Nel Ragionamento sopra la poesia giocosa, dopo aver detto che D. fu forse il primo a distaccarsi dalla poesia d'amore componendo " un giusto poema di gravi azioni ", sia pure introducendovi come guida la " sua innamorata ", l'inserisce tra i poeti satirici o comici, riconoscendo nella Commedia i caratteri della commedia antica, della mezzana e della nuova. Lo elogia inoltre per la ricchezza linguistica manifestata fra l'altro con le parole " miste " italolatine che ottengono " una grave e bella maniera di poetare "; e con ciò sembra correggere l'opinione espressa nelle Considerazioni, che abusasse delle parole forestiere e fosse poco felice nell'inventare e derivare le voci.

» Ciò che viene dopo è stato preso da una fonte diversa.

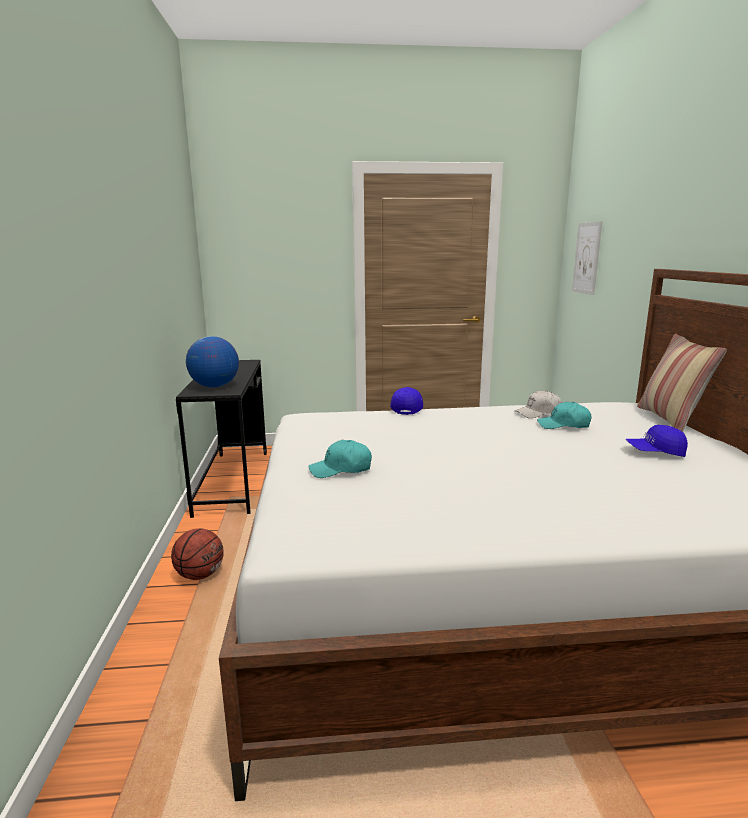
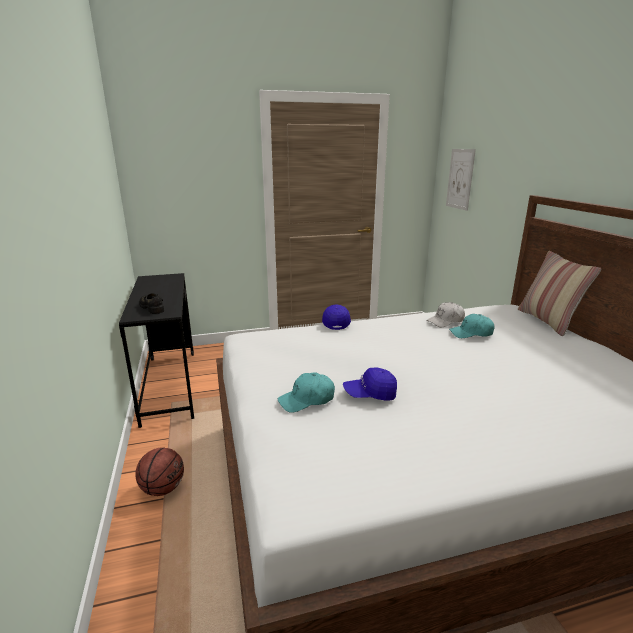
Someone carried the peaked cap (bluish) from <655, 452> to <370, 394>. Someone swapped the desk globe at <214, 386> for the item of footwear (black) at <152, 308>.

Nel complesso il V. dimostra, sia personalmente, sia per il pubblico al quale rivolge il suo discorso critico, il vivo interesse e l'ammirazione che al suo tempo suscitò il poema di D., e, non senza oscillazioni, pur fra le remore di una concezione intellettualistica delle immagini e di una diffidenza ancora cinquecentesca per il linguaggio realistico e popolare di D., ne avverte la singolare grandezza.
Bibl. - L'Uccellatura di Vincenzo Foresi all'Occhiale del cav. fra Tomaso Stigliani, Venezia 1630; Considerazioni di Messer Fagiano sopra la seconda parte dell'Occhiale del cav. Stigliani, ibid. 1631; Ragionamento dell'Acc. Aldeano sopra la poesia giocosa de' Greci, de' Latini e de' Toscani, ibid. 1634. Le Notae al De Gestis Henrici 7. Caesaris historia augusta sono in Rer. Ital. Script. X, Modena 1727.
Sul V.: F. Ridolfi, in L. Magalotti, Lettere famigliari, Firenze 1769, 112-118; G. Fontanini, Dell'eloquenza italiana, Roma 1726, 138; U. Cosmo, pref. all'edizione delle Osservazioni alla D.C. di D.A., contenute in N.V., Considerazioni, cit., Città di Castello 1894; A. Ceccon, Di N.V. e delle sue opere, Cesena 1900; recens. di E.G. Parodi a E. Benvenuti, L'Accademia degli Apatisti, in " Bull. " XXII (1915) 103-105; ID., in " Giorn. d. " XXVI (1923); U. Limentani, La fortuna di D. nel Seicento, in " Studi Settecenteschi " V (1964) 3-49.